**What to do**
• A. Substitute "short-term lending industry" for "payday loan industry" in the payday loan rules text, and reproduce the passage starting with "New Payday Loan" and going on through "can't pay off.".
• B. Pick up the payday loan rules text after its last sentence and continue writing it.

**Given text**
*** Begin section ***

New Payday Loan RulesPosted:
Where do lower-income Americans turn when faced with immediate bills and no money with which to pay them? Most turn to the payday loan industry, which offers short-term loans in exchange for fees and high interest rates. These loans are generally $500 or less and are called "payday" loans because the borrower is expected to pay it back upon receipt of their next paycheck.
According to the Consumer Financial Protection Bureau (CFPB), the payday loan industry is taking advantage of their vulnerable customer base, trapping too many consumers in a constant cycle of renewing loans that they simply can't pay off.
The Community Financial Services Association of America (CFSA) lists an average fee of $15 for every $100 taken out in payday loans. That cost may not sound bad but because of the short timeline involved, it's the equivalent of a nearly 400% annual percentage interest rate (APR).
According to the CFPB, 80% of payday loan borrowers pay within the month but 25% end up re-borrowing over eight times in some cases simply rolling over the loan and adding increased fees and/or interest charges.
CFPB recently announced their final rule to regulate the payday loan industry and bring it closer to a more traditional loan structure. Until now, the industry has been regulated by a patchwork of state laws that leave payday loan services virtually banned in some states and thriving in others.

*** End section ***

**The data**
*** Begin section ***

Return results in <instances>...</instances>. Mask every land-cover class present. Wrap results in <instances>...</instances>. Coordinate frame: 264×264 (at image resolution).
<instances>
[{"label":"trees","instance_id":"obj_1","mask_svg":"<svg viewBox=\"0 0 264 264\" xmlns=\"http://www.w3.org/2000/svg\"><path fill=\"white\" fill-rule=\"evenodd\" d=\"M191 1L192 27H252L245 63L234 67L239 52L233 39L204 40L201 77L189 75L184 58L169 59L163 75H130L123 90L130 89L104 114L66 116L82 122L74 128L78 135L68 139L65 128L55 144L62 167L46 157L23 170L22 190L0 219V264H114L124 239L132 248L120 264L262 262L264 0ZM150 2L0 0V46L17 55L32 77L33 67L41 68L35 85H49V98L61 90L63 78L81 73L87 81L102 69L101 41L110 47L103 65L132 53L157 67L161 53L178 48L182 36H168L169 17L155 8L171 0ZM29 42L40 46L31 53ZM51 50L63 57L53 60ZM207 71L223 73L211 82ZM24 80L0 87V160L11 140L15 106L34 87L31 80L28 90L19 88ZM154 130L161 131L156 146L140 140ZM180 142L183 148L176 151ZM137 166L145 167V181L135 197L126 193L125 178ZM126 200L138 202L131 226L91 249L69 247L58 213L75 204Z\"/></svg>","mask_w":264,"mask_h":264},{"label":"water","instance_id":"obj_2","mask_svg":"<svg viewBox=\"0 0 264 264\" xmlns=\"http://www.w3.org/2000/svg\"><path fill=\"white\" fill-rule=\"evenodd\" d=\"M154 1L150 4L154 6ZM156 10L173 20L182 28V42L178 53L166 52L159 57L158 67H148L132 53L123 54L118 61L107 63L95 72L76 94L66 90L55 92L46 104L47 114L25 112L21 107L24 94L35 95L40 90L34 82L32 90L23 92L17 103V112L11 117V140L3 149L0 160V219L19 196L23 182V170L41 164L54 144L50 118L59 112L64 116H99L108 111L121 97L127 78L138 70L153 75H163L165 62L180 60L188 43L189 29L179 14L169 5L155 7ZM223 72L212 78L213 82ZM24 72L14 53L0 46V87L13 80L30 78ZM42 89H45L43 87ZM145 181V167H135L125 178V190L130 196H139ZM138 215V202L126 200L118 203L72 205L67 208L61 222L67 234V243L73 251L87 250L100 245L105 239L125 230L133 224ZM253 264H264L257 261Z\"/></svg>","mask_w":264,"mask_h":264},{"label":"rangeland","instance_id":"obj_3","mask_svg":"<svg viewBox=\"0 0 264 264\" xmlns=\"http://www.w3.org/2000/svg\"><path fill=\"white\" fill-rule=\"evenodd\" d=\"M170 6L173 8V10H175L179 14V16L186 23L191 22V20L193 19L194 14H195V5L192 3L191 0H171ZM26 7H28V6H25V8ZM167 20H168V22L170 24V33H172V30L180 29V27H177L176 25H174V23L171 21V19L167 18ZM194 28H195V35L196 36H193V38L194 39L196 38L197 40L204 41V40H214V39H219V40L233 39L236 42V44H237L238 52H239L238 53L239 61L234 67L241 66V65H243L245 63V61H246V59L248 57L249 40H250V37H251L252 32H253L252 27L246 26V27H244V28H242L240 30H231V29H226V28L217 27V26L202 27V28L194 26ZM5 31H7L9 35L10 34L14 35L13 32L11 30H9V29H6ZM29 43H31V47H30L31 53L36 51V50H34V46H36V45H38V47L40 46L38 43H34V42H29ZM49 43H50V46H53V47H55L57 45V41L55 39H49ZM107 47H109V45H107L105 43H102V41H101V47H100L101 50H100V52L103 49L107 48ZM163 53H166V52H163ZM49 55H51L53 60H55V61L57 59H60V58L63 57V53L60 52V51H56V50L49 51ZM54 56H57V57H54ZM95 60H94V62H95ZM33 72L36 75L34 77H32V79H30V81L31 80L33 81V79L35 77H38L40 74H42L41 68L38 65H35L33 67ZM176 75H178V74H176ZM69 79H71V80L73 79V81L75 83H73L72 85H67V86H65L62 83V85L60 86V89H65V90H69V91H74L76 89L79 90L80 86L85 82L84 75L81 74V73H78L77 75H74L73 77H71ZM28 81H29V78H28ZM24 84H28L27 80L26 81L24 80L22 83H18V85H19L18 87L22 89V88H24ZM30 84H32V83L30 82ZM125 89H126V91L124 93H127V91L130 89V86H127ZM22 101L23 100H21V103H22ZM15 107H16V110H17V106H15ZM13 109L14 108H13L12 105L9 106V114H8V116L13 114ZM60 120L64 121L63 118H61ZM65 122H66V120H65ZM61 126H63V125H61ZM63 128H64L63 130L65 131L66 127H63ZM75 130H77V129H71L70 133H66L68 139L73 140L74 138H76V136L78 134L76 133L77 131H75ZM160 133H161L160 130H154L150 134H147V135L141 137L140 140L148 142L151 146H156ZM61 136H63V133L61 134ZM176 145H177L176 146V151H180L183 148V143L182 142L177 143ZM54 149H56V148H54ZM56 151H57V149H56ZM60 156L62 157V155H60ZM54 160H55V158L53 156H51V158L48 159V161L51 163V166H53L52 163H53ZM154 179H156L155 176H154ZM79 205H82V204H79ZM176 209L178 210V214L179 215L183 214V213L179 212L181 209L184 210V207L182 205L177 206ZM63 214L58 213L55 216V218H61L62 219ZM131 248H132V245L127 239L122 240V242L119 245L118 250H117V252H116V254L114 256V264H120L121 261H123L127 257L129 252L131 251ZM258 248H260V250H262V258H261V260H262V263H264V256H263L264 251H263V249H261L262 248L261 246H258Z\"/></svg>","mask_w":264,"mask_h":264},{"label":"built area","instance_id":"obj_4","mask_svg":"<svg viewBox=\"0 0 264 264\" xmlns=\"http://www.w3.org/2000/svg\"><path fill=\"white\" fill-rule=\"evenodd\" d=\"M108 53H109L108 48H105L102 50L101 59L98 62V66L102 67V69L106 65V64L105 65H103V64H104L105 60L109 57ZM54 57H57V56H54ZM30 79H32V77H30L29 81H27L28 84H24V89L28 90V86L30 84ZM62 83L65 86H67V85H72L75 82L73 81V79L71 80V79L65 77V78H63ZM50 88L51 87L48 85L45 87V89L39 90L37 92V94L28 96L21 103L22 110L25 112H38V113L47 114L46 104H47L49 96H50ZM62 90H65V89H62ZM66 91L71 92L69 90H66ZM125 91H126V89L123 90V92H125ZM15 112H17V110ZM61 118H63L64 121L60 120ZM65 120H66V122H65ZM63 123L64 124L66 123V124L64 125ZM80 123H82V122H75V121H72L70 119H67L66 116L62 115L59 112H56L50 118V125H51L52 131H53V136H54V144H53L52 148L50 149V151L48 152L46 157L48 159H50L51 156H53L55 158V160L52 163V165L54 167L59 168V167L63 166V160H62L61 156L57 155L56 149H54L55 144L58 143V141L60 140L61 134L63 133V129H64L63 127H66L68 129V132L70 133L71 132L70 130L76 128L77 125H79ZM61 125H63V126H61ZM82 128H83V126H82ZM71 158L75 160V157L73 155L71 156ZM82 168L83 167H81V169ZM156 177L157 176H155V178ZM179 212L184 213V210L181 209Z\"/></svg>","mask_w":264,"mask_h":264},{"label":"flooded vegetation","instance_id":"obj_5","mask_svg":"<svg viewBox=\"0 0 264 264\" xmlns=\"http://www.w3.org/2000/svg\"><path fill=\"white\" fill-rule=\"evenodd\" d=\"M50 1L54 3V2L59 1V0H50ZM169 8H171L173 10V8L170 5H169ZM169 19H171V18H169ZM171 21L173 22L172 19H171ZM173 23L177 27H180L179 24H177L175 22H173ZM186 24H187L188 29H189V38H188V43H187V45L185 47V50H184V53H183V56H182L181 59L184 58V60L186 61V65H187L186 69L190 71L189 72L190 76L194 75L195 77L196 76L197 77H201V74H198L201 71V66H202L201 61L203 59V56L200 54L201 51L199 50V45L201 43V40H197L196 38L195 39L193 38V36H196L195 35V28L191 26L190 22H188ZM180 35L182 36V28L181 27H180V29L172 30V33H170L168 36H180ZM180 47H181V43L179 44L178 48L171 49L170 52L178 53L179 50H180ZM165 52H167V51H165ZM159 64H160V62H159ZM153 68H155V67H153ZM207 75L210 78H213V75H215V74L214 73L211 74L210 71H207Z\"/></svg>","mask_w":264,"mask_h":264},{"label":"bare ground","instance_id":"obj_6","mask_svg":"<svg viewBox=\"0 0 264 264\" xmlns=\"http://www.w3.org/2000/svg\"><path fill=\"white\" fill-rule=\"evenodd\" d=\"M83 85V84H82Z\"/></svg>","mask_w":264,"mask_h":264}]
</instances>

*** End section ***

**Response list**
• A.
New Payday Loan RulesPosted:
Where do lower-income Americans turn when faced with immediate bills and no money with which to pay them? Most turn to the short-term lending industry, which offers short-term loans in exchange for fees and high interest rates. These loans are generally $500 or less and are called "payday" loans because the borrower is expected to pay it back upon receipt of their next paycheck.
According to the Consumer Financial Protection Bureau (CFPB), the short-term lending industry is taking advantage of their vulnerable customer base, trapping too many consumers in a constant cycle of renewing loans that they simply can't pay off.

• B.
The CFPB rule protects the payday loan consumer in two major aspects:
1. Assessing Ability to Repay Payday loans are the choice for many low-income borrowers because they do not require credit checks and other financial assessments. In exchange for that higher risk, payday loan operators charge considerably higher interest rates and fees. The rule would require payday lenders to assess the ability to repay by looking at income, expenses, and other financial obligations in essence, by pulling a credit report. You can check your credit score and read your credit report for free within minutes using Credit Manager by MoneyTips.
Lenders can make a single loan of up to $500 with few restrictions, as long as the borrower does not already have an outstanding payday loan. If a borrower takes out more than three loans in quick succession, they must be cut off from more loans for at least 30 days.
2. Limiting Automatic Withdrawals For payday loans and other longer-term loans that have APRs above 36%, lenders can't continue to attempt to withdraw funds automatically from the borrower's bank account after two failed attempts unless authorized by the borrower to do so.
The CFPB rule is set to take effect in July 2019 assuming that it is not stifled by the efforts of the payday loan industry and a regulation-averse Republican Congress. All parties agree that payday loans are likely to drop sharply under this new rule. CFPB estimates a 55% drop in payday loans, while industry-related estimates are closer to an 80% decline.
According to industry estimates, the current average of $37,000 annual profit will flip to a $28,000 deficit driving most payday loan outlets out of business.
Clearly, there's a market for this service. According to the Pew Charitable Trusts, approximately 12 million Americans take out payday loans annually, paying over $7 billion on fees. The New York Times recently noted that payday loan outlets in the U.S. outnumber McDonald's restaurants. If these consumers can't get access to payday loans because of poor creditworthiness, what are their alternatives?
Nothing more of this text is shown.